The divergence is real and visible to user code. The cause is not in the c2rust transpilation itself. The c2rust output is a faithful, line-for-line mirror of the C source it is given. The cause is upstream-checkout drift: perl5-upstream/ is currently pinned to a blead snapshot (post-5.43.4) rather than to a 5.42.x maintenance tag. Blead has the raised tokenbuf — the c2rust mirror inherits it.

This is an instance of a broader category of latent divergences: upstream blead has accumulated 140+ commits to toke.c alone since the 5.42.2 tag, and the same arithmetic — whatever blead does is what pperl --p5 does — applies to every one of them. Other likely-affected areas (parser-visible only):

  • Enhanced qr/.../xx (PPC 0026) lands in blead; the whitespace/comment handling inside character classes differs from 5.42.

  • intuit_more bug fixes (multiple commits): edge cases in $foo[bar] vs $foo{bar} ambiguity resolution behave better in pperl --p5 than in 5.42.

  • S_parse_ident API rewrite: the error position reported by identifier-related parse errors moved between 5.42 and blead.

The remediation is not to patch the c2rust output; it is to pin perl5-upstream/ to v5.42.2 and re-run the transpile pipeline.

Until that is done, the p5 runtime is — strictly speaking — “perl5 next” rather than “perl5 5.42 stable”. For most user code this is invisible; for the corner cases above, behavior matches blead, not 5.42.

pp runtime#

The pp runtime (pperl --pp) uses its own native parser (src/parser/lexer.rs). It does not enforce any cap at all — the identifier scanner loops over identifier characters without a length bound. Names of arbitrary length (10 000 bytes and beyond) are silently accepted.

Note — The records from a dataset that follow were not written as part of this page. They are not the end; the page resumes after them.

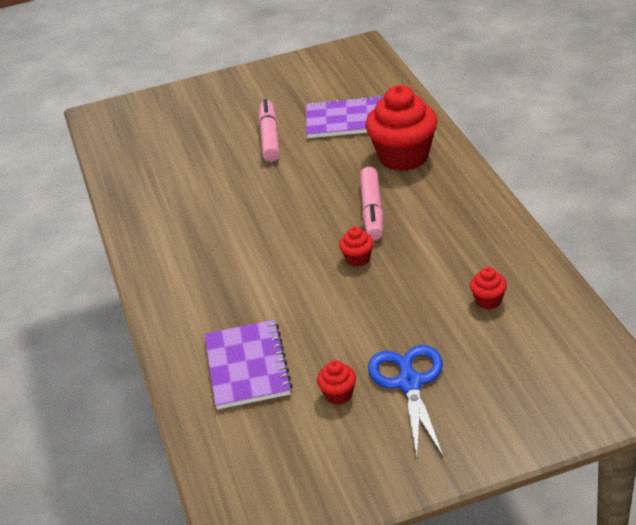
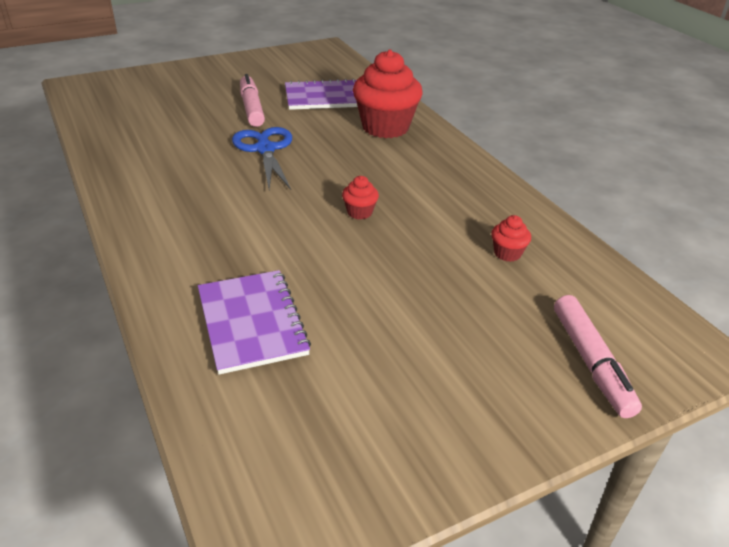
camera: 15 degrees left, 0 degrees up
(338, 395) = (367, 354): red cupcake -> none
(372, 211) = (365, 170): pink marker -> pink marker (591, 362)
(409, 383) = (447, 339): blue scissors -> blue scissors (265, 149)

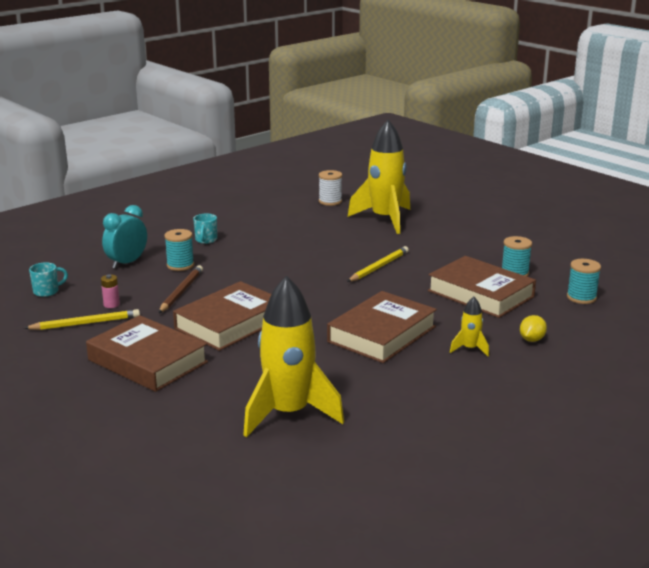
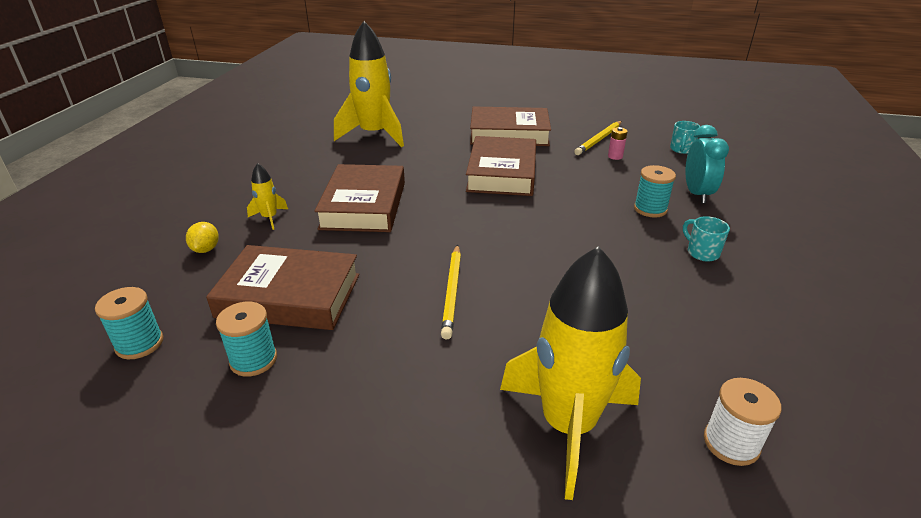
camera: 145 degrees right, 10 degrees up
(181, 292) = (591, 184): brown pencil -> none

This is a deliberate divergence. The pp runtime is not bound to upstream perl5’s byte-for-byte conformance; where pp behaves better than upstream — and “no arbitrary 251-byte ceiling” is arguably better — the project keeps that improvement. Note that upstream blead is itself moving in the same direction (the 256→1024 buffer raise), which suggests this concern is widely shared.

Tests#

The conformance tests covering this errata live in:

  • t/01-parsing/090-identifier-length-ascii.t

  • t/01-parsing/091-identifier-length-utf8.t

They probe the boundary at 251 bytes (ASCII and 2/3/4-byte UTF-8) and at the upstream-blead secondary cutoff near 1024 bytes, plus pp-runtime-relevant lengths up to 10 000 bytes. Each subtest encodes a perl5 5.42 expectation; pperl currently fails subsets of the suite as documented above. The failing subtests are the operational tracking record for this errata entry.